Dreams are one of the major victims of depression. Previously held dreams fade and die. The capacity to dream grows weak and eventually seems to no longer exist. The difficult path back from a depressive episode can be made easier if the capacity to dream is revived and encouraged.
During my own healing I sought to give wings to my dreams, finding old ones under dust and debris and also trying to create new ones. Some were fantastic and impractical, but I embraced them and made them mine in spite of that. I needed to dream.
I embraced dreams of travel, of seeing what lies over the horizon. I used maps and atlas' and Internet tools. I brought back a hunger that had died within me, and I wanted to travel.
Unfortunately, my realized dreams of having a home and family have put fetters on my traveling feet.
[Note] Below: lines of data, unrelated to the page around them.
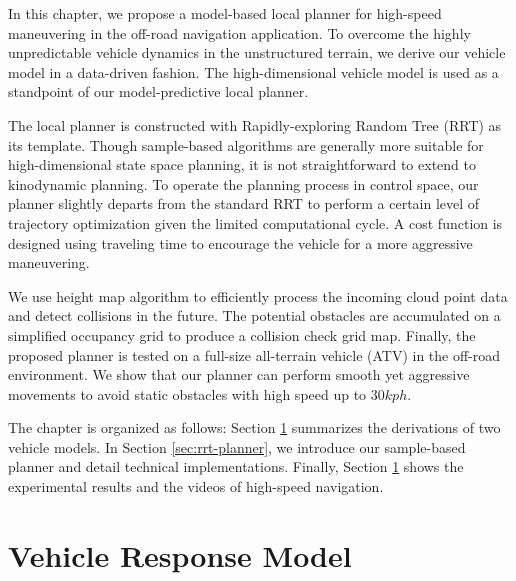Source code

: \documentclass[../thesis.tex]{subfiles}
\begin{document}
 
In this chapter, we propose a model-based local planner for high-speed maneuvering in the off-road navigation application. 
To overcome the highly unpredictable vehicle dynamics in the unstructured terrain, we derive our vehicle model in a data-driven fashion. 
The high-dimensional vehicle model is used as a standpoint of our model-predictive local planner.
 
The local planner is constructed with Rapidly-exploring Random Tree (RRT) \cite{kuffner2000rrt} as its template.
Though sample-based algorithms are generally more suitable for high-dimensional state space planning, it is not straightforward to extend to kinodynamic planning.
To operate the planning process in control space, our planner slightly departs from the standard RRT to perform a certain level of trajectory optimization given the limited computational cycle.
A cost function is designed using traveling time to encourage the vehicle for a more aggressive maneuvering.
 
We use height map algorithm to efficiently process the incoming cloud point data and detect collisions in the future.
The potential obstacles are accumulated on a simplified occupancy grid to produce a collision check grid map.
Finally, the proposed planner is tested on a full-size all-terrain vehicle (ATV) in the off-road environment. 
We show that our planner can perform smooth yet aggressive movements to avoid static obstacles with high speed up to $30 kph$.
 
The chapter is organized as follows:
Section \ref{sec:vehicle_model} summarizes the derivations of two vehicle models. 
In Section \ref{sec:rrt-planner}, we introduce our sample-based planner and detail technical implementations.
Finally, Section \ref{sec:vehicle_model} shows the experimental results and the videos of high-speed navigation.
 
\section{Vehicle Response Model} \label{sec:vehicle_model}
 
\end{document}
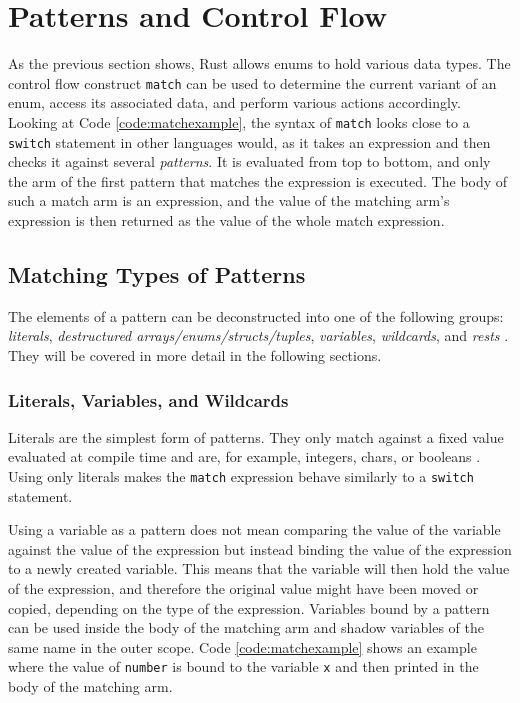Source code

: \section{Patterns and Control Flow}  \label{sec:patterns}
As the previous section shows, Rust allows enums to hold various data types.
The control flow construct \texttt{match} can be used to determine the current variant of an enum, access its associated data, and perform various actions accordingly.
Looking at Code \ref{code:matchexample}, the syntax of \texttt{match} looks close to a \texttt{switch} statement in other languages would, as it takes an expression and then checks it against several \textit{patterns}.
It is evaluated from top to bottom, and only the arm of the first pattern that matches the expression is executed.
The body of such a match arm is an expression, and the value of the matching arm's expression is then returned as the value of the whole match expression.


\subsection{Matching Types of Patterns}
The elements of a pattern can be deconstructed into one of the following groups: \textit{literals}, \textit{destructured arrays/enums/structs/tuples}, \textit{variables}, \textit{wildcards}, and \textit{rests} \cite[Chapter~18]{rustbook} \cite[Chapter~9]{rustref}.
They will be covered in more detail in the following sections.

\subsubsection{Literals, Variables, and Wildcards}
Literals are the simplest form of patterns. They only match against a fixed value evaluated at compile time and are, for example, integers, chars, or booleans \cite[Chapter~8.2.1]{rustref}.
Using only literals makes the \texttt{match} expression behave similarly to a \texttt{switch} statement.

Using a variable as a pattern does not mean comparing the value of the variable against the value of the expression but instead binding the value of the expression to a newly created variable.
This means that the variable will then hold the value of the expression, and therefore the original value might have been moved or copied, depending on the type of the expression.
Variables bound by a pattern can be used inside the body of the matching arm and shadow variables of the same name in the outer scope.
Code \ref{code:matchexample} shows an example where the value of \texttt{number} is bound to the variable \texttt{x} and then printed in the body of the matching arm.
The funds and freedom are just not there.
I have dream incompatibility.
One option is to let this frustration spiral me into a new depression. After the struggle to climb out of that pit it seems a poor option.
Another is to recognize the realized dream of home and family. Just as I reached down and found those old, dusty dreams of the vagabond life, I must embrace the life that I have. Home. Family.
Easy to take for granted. Easy to focus on the frustrations and limitations those realized dreams can bring. Easy to forget that they are dreams, and dreams realized.
There are big changes coming soon in my life. Big changes for my family. Changes that can be enhanced if I remember the dreams of home and family. Some of those changes I am not quite ready to make public. Necessary changes. They shall certainly be interesting.
I have no intention of abandoning my dreams of travel, of being a sometimes vagabond. I have learned skills and acquired tools over the past year that will allow for at least a taste of that life, now and then.
It is time, however, to focus on those dreams of home and family. I need to actively cultivate those dreams, and make more of them a reality.